Organizations think they need command and control because they assume things like

  • “Our workers cannot oversee how to best do their job”
  • “Our workers do as little as possible”
  • “Our workers do not care about quality”

Even is this is true in your organization, as sad is that would be, the solution for this is to look at the system the people work in. In Lean thinking we believe that most problems and errors are systemic in nature. Meaning that the output the people produce is a consequence of the the system they work in and are a part of.

So, if you want to eliminate command and control and let people use their talents and passion as much as possible in the good of the company what about starting with the following

  • Creating a clear purpose and direction.
  • Letting people closest to the work decide how to do their work and how to measure progress towards the goal.
  • Expect from people to try, fail and learn.

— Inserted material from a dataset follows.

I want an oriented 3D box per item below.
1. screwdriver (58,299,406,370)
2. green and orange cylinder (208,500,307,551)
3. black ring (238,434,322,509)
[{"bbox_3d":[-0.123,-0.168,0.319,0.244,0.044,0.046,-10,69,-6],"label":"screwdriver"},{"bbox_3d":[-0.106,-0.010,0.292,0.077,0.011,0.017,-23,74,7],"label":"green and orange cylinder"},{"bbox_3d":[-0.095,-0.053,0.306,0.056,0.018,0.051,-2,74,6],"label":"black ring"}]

If your best people are on the job, they share a clear purpose and direction, can decide how to organize their work, measure progress towards the common goal, have the safety to learn and as a result have intrinsic motivation to make it a success then…. what do you need to control?

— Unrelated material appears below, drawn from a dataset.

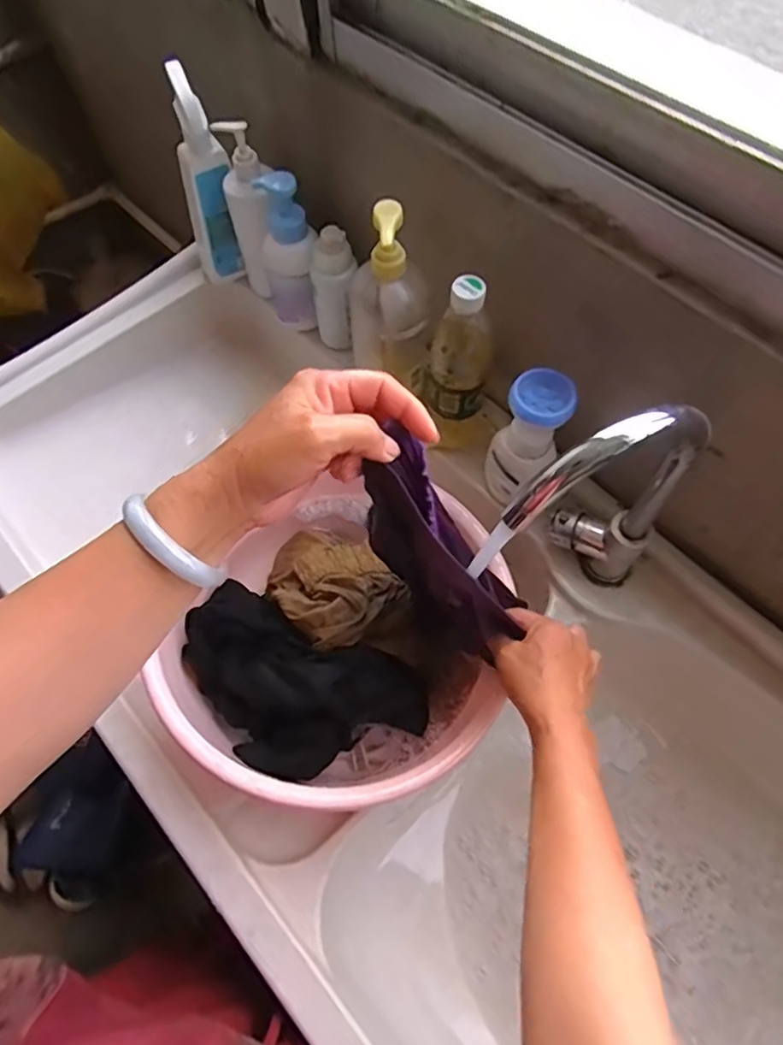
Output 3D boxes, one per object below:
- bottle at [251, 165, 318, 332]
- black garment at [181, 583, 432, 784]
[{"bbox_3d":[-0.135,-0.344,0.780,0.071,0.187,0.053,3,41,5],"label":"bottle"},{"bbox_3d":[-0.103,0.168,0.606,0.257,0.061,0.144,23,68,13],"label":"black garment"}]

Categories: Agile stuff, Lean Tags: , ,

Using change teams to adopt Agile

Ever helped a team in practicing agile only to see that after you left the team fell back into old habits? During your presence the team did good and team spirit was high. After you left many of the things you helped set up were abandoned. Why is that?
Unfortunately this happens quite often and it kept me wondering. What is it that you can do to leave a team that’s strong enough to keep doing the things they believe are right and not fallback into old habits?

Create optimization teams
The most important thing you should do is create optimization teams. Find the people in the organization that share a passion for a particular topic like e.g. Scrum mastery, agile testing, product ownership, TDD or simple design to name a few. Get those people together into teams and come up with short term and long term goals and guess what…. a backlog of work that needs to be done to achieve the goals. The ultimate goal of an optimization team is to ‘optimize the whole’ that is their project, department or company on their topic of interest.
Facilitate that these teams come together on a regular basis to work to transform the backlog into change. Use the meetings to share ideas and experiences from the projects they work on. Train, consult and motivate them to become highly skilled in their topic of interest so that they can go into their projects as evangelists and hands-on mentors of their project members or colleagues.

Help them understand the problem and the solution
One of the things that goes wrong is helping teams solve their problems without helping them understand the root cause of the problem first. In the role of a coach it is relatively easier to convince people and therefore also very tempting to jump in and convince teams to use this or that solution. If intelligent people do not fully understand why they are doing things and why it makes their life better then “why not stop doing them”.

Laying Agile foundations
While coaches are there working with the teams they take a lot of the ‘heat’ from the organization around the teams. After all the teams are changing the way they operate and this gives friction with the parts of the organization that are still working as usual. After a coach leaves, the team has to face the organization friction themselves and this is often to much to handle for them. Before you go you must satisfy the ‘pre-conditions to Agile’ to lay down the Agile foundations.
A very useful guideline for doing this is J.O.Coplien’s book Organizational Patterns of Agile Software Development.